● Task objective: Retype everything in the release notes from "- InUDF and" down to "on certain fields.", changing nothing.

##### Excerpt

This release adds compatibility with Pig 0.12 (courtesy of jarcec).
Additions:
- Added SHA hash UDF.
- InUDF and AssertUDF added for Pig 0.12 compatibility. These are the same as In and Assert.
- SimpleRandomSample, which implements a scalable simple random sampling algorithm.
Fixes:
- Fixed the schema declarations of several UDFs for compatibility with Pig 0.12, which is now stricter with schemas.
This is not a backwards compatible release.
Additions:
- Added SampleByKey, which provides a way to sample tuples based on certain fields.
- Added Coalesce, which returns the first non-null value from a list of arguments like SQL's COALESCE.
- Added BagGroup, which performs an in-memory group operation on a bag.
- Added ReservoirSample
- Added In filter func, which behaves like SQL's IN
- Added EmptyBagToNullFields, which enables multi-relation left joins using COGROUP
- Sessionize now supports long values for timestamp, in addition to string representation of time.

##########
##### Supplied entries

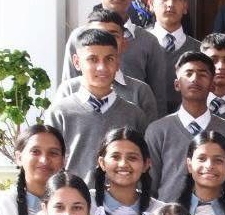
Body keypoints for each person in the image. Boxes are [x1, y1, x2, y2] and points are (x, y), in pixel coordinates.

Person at [62, 0, 170, 110]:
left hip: (134, 120)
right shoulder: (78, 37)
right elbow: (69, 89)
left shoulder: (148, 41)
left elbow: (158, 98)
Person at [46, 29, 149, 180]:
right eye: (92, 59)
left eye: (109, 59)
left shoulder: (134, 115)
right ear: (77, 62)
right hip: (73, 194)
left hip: (122, 194)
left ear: (118, 62)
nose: (102, 67)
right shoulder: (59, 113)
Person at [144, 52, 225, 202]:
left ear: (212, 85)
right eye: (188, 74)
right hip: (167, 212)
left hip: (217, 213)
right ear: (177, 84)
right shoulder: (157, 130)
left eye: (202, 74)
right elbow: (149, 185)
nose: (195, 79)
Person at [55, 10, 160, 123]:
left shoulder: (140, 91)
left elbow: (151, 132)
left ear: (124, 43)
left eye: (112, 35)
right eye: (96, 34)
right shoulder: (69, 89)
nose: (104, 40)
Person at [148, 0, 200, 112]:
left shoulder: (200, 50)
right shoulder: (139, 45)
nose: (170, 4)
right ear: (151, 4)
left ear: (185, 6)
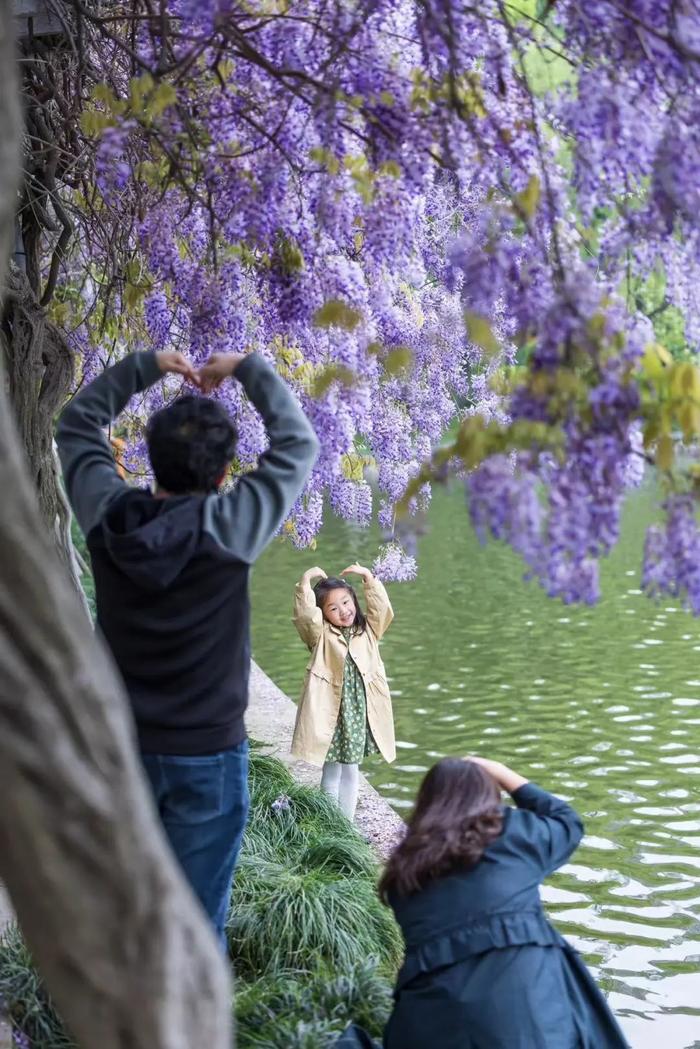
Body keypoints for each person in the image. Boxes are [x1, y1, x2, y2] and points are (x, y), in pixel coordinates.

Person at [56, 348, 318, 945]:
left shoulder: (108, 515)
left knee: (119, 912)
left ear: (148, 460)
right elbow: (299, 445)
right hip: (207, 757)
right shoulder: (233, 525)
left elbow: (75, 425)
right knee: (196, 928)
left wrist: (145, 366)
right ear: (226, 473)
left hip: (117, 749)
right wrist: (247, 366)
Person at [376, 757, 629, 1049]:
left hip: (429, 1020)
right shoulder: (511, 832)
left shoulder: (405, 868)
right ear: (488, 795)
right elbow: (567, 821)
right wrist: (504, 774)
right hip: (526, 1010)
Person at [290, 564, 395, 820]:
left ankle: (346, 827)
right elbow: (305, 618)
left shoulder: (368, 630)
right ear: (324, 614)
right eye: (333, 608)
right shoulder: (320, 636)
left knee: (351, 769)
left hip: (357, 712)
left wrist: (369, 580)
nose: (343, 611)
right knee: (331, 770)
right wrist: (304, 583)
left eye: (346, 603)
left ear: (354, 600)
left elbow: (382, 610)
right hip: (331, 712)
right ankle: (330, 823)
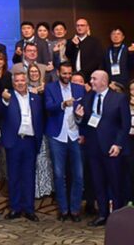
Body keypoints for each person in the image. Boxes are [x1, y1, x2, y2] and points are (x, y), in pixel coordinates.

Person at [75, 70, 130, 226]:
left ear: (104, 81)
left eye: (94, 79)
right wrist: (79, 117)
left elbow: (124, 125)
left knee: (115, 183)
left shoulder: (119, 98)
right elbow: (84, 121)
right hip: (93, 148)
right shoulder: (88, 97)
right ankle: (103, 214)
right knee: (98, 182)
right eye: (91, 78)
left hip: (112, 149)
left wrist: (118, 144)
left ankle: (118, 217)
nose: (90, 81)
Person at [0, 72, 43, 221]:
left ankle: (29, 209)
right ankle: (15, 208)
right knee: (14, 176)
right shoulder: (7, 97)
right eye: (17, 81)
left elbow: (41, 119)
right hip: (14, 141)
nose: (19, 83)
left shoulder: (36, 98)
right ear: (13, 83)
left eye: (22, 80)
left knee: (29, 176)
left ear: (26, 81)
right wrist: (5, 102)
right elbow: (1, 114)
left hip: (30, 141)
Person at [44, 61, 84, 221]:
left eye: (69, 73)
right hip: (57, 136)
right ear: (59, 73)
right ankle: (63, 209)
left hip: (75, 134)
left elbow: (84, 112)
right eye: (64, 73)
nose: (67, 76)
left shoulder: (79, 89)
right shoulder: (50, 87)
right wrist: (62, 104)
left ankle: (75, 210)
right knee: (59, 174)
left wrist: (80, 117)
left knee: (79, 175)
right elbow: (48, 106)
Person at [26, 63, 53, 199]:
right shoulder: (24, 88)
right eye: (31, 71)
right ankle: (34, 190)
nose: (34, 74)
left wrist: (43, 92)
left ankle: (45, 189)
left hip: (44, 127)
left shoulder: (47, 88)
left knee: (43, 159)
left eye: (36, 71)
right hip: (30, 128)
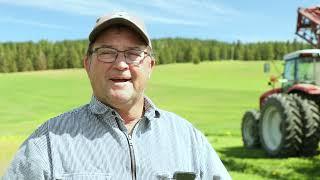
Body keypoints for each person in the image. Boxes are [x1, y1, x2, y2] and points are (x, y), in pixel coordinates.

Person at [3, 11, 231, 180]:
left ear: (150, 66)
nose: (120, 64)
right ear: (87, 64)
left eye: (133, 54)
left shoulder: (189, 140)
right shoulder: (48, 143)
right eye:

##########

● Answer for this exercise:
- InUDF and AssertUDF added for Pig 0.12 compatibility. These are the same as In and Assert.
- SimpleRandomSample, which implements a scalable simple random sampling algorithm.
Fixes:
- Fixed the schema declarations of several UDFs for compatibility with Pig 0.12, which is now stricter with schemas.
This is not a backwards compatible release.
Additions:
- Added SampleByKey, which provides a way to sample tuples based on certain fields.